▸ What you are asked to do: Convert every line of the listing below into a Markdown table with two columns, "Row" for the row number and "Listing line" for the line, leaving out any blank lines.

▸ Supplied material:

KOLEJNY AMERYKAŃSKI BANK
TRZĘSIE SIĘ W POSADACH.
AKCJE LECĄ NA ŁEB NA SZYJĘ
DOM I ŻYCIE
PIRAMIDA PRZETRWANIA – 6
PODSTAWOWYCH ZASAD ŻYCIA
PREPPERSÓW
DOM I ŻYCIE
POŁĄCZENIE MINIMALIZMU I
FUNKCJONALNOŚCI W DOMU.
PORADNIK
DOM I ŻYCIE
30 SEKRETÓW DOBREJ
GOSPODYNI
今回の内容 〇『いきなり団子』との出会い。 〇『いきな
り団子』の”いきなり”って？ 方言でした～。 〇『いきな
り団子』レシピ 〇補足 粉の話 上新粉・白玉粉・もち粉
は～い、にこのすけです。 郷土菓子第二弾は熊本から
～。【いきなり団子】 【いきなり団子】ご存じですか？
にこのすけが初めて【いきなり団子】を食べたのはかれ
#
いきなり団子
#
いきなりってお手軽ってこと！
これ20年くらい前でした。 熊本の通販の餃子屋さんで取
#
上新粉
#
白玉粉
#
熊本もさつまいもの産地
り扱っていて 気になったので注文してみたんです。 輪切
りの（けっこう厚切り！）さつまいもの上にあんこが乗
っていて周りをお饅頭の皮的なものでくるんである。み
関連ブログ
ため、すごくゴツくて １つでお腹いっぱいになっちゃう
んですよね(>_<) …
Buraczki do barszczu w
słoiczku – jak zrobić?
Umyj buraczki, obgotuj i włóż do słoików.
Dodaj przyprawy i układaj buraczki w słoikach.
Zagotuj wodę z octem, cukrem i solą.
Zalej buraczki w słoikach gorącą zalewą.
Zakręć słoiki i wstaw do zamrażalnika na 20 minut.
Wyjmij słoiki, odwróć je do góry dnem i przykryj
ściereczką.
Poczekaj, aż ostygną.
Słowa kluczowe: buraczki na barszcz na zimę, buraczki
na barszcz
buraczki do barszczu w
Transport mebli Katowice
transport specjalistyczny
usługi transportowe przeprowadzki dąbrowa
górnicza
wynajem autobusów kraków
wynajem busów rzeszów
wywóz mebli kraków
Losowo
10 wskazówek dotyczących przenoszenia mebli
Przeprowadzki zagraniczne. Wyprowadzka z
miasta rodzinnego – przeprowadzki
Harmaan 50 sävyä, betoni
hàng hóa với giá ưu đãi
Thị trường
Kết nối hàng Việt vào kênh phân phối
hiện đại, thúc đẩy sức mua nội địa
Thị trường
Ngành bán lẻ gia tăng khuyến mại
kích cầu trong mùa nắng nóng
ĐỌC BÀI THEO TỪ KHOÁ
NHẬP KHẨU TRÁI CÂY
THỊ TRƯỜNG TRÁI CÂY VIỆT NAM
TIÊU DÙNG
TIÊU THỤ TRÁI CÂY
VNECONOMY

▸ Task answer:
| Row | Listing line |
|---|---|
| 1 | KOLEJNY AMERYKAŃSKI BANK |
| 2 | TRZĘSIE SIĘ W POSADACH. |
| 3 | AKCJE LECĄ NA ŁEB NA SZYJĘ |
| 4 | DOM I ŻYCIE |
| 5 | PIRAMIDA PRZETRWANIA – 6 |
| 6 | PODSTAWOWYCH ZASAD ŻYCIA |
| 7 | PREPPERSÓW |
| 8 | DOM I ŻYCIE |
| 9 | POŁĄCZENIE MINIMALIZMU I |
| 10 | FUNKCJONALNOŚCI W DOMU. |
| 11 | PORADNIK |
| 12 | DOM I ŻYCIE |
| 13 | 30 SEKRETÓW DOBREJ |
| 14 | GOSPODYNI |
| 15 | 今回の内容 〇『いきなり団子』との出会い。 〇『いきな |
| 16 | り団子』の”いきなり”って？ 方言でした～。 〇『いきな |
| 17 | り団子』レシピ 〇補足 粉の話 上新粉・白玉粉・もち粉 |
| 18 | は～い、にこのすけです。 郷土菓子第二弾は熊本から |
| 19 | ～。【いきなり団子】 【いきなり団子】ご存じですか？ |
| 20 | にこのすけが初めて【いきなり団子】を食べたのはかれ |
| 21 | # |
| 22 | いきなり団子 |
| 23 | # |
| 24 | いきなりってお手軽ってこと！ |
| 25 | これ20年くらい前でした。 熊本の通販の餃子屋さんで取 |
| 26 | # |
| 27 | 上新粉 |
| 28 | # |
| 29 | 白玉粉 |
| 30 | # |
| 31 | 熊本もさつまいもの産地 |
| 32 | り扱っていて 気になったので注文してみたんです。 輪切 |
| 33 | りの（けっこう厚切り！）さつまいもの上にあんこが乗 |
| 34 | っていて周りをお饅頭の皮的なものでくるんである。み |
| 35 | 関連ブログ |
| 36 | ため、すごくゴツくて １つでお腹いっぱいになっちゃう |
| 37 | んですよね(>_<) … |
| 38 | Buraczki do barszczu w |
| 39 | słoiczku – jak zrobić? |
| 40 | Umyj buraczki, obgotuj i włóż do słoików. |
| 41 | Dodaj przyprawy i układaj buraczki w słoikach. |
| 42 | Zagotuj wodę z octem, cukrem i solą. |
| 43 | Zalej buraczki w słoikach gorącą zalewą. |
| 44 | Zakręć słoiki i wstaw do zamrażalnika na 20 minut. |
| 45 | Wyjmij słoiki, odwróć je do góry dnem i przykryj |
| 46 | ściereczką. |
| 47 | Poczekaj, aż ostygną. |
| 48 | Słowa kluczowe: buraczki na barszcz na zimę, buraczki |
| 49 | na barszcz |
| 50 | buraczki do barszczu w |
| 51 | Transport mebli Katowice |
| 52 | transport specjalistyczny |
| 53 | usługi transportowe przeprowadzki dąbrowa |
| 54 | górnicza |
| 55 | wynajem autobusów kraków |
| 56 | wynajem busów rzeszów |
| 57 | wywóz mebli kraków |
| 58 | Losowo |
| 59 | 10 wskazówek dotyczących przenoszenia mebli |
| 60 | Przeprowadzki zagraniczne. Wyprowadzka z |
| 61 | miasta rodzinnego – przeprowadzki |
| 62 | Harmaan 50 sävyä, betoni |
| 63 | hàng hóa với giá ưu đãi |
| 64 | Thị trường |
| 65 | Kết nối hàng Việt vào kênh phân phối |
| 66 | hiện đại, thúc đẩy sức mua nội địa |
| 67 | Thị trường |
| 68 | Ngành bán lẻ gia tăng khuyến mại |
| 69 | kích cầu trong mùa nắng nóng |
| 70 | ĐỌC BÀI THEO TỪ KHOÁ |
| 71 | NHẬP KHẨU TRÁI CÂY |
| 72 | THỊ TRƯỜNG TRÁI CÂY VIỆT NAM |
| 73 | TIÊU DÙNG |
| 74 | TIÊU THỤ TRÁI CÂY |
| 75 | VNECONOMY |